Exercise materials
────────────────

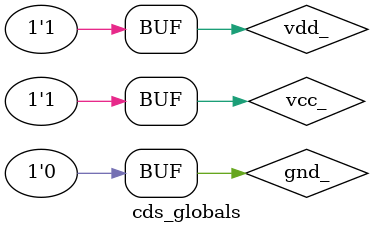
<source format=v>

`celldefine
module cds_globals;


supply1 vcc_;

supply1 vdd_;

supply0 gnd_;


endmodule
`endcelldefine

</source>
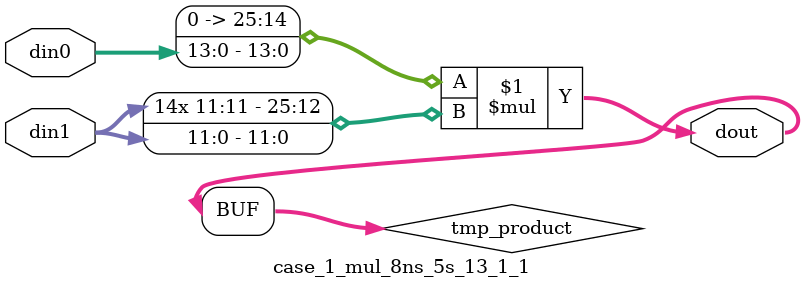
<source format=v>

`timescale 1 ns / 1 ps

 (* use_dsp = "no" *)  module case_1_mul_8ns_5s_13_1_1(din0, din1, dout);
parameter ID = 1;
parameter NUM_STAGE = 0;
parameter din0_WIDTH = 14;
parameter din1_WIDTH = 12;
parameter dout_WIDTH = 26;

input [din0_WIDTH - 1 : 0] din0; 
input [din1_WIDTH - 1 : 0] din1; 
output [dout_WIDTH - 1 : 0] dout;

wire signed [dout_WIDTH - 1 : 0] tmp_product;

























assign tmp_product = $signed({1'b0, din0}) * $signed(din1);










assign dout = tmp_product;





















endmodule

</source>
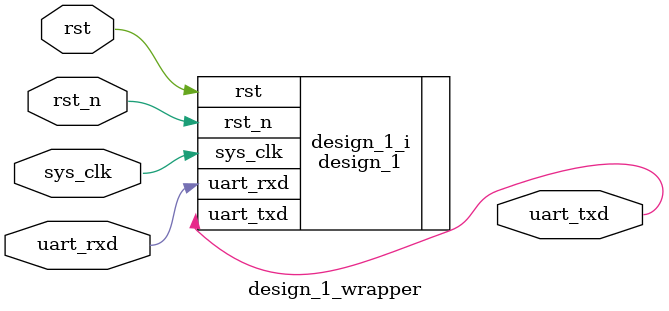
<source format=v>
`timescale 1 ps / 1 ps

module design_1_wrapper
   (rst,
    rst_n,
    sys_clk,
    uart_rxd,
    uart_txd);
  input rst;
  input rst_n;
  input sys_clk;
  input uart_rxd;
  output uart_txd;

  wire rst;
  wire rst_n;
  wire sys_clk;
  wire uart_rxd;
  wire uart_txd;

  design_1 design_1_i
       (.rst(rst),
        .rst_n(rst_n),
        .sys_clk(sys_clk),
        .uart_rxd(uart_rxd),
        .uart_txd(uart_txd));
endmodule

</source>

────────────────

Your goal
The answer is to be the lines from the one holding "wire uart_rxd;" through the end of the data above, transcribed character for character, both ends included.

Solution below
  wire uart_rxd;
  wire uart_txd;

  design_1 design_1_i
       (.rst(rst),
        .rst_n(rst_n),
        .sys_clk(sys_clk),
        .uart_rxd(uart_rxd),
        .uart_txd(uart_txd));
endmodule

</source>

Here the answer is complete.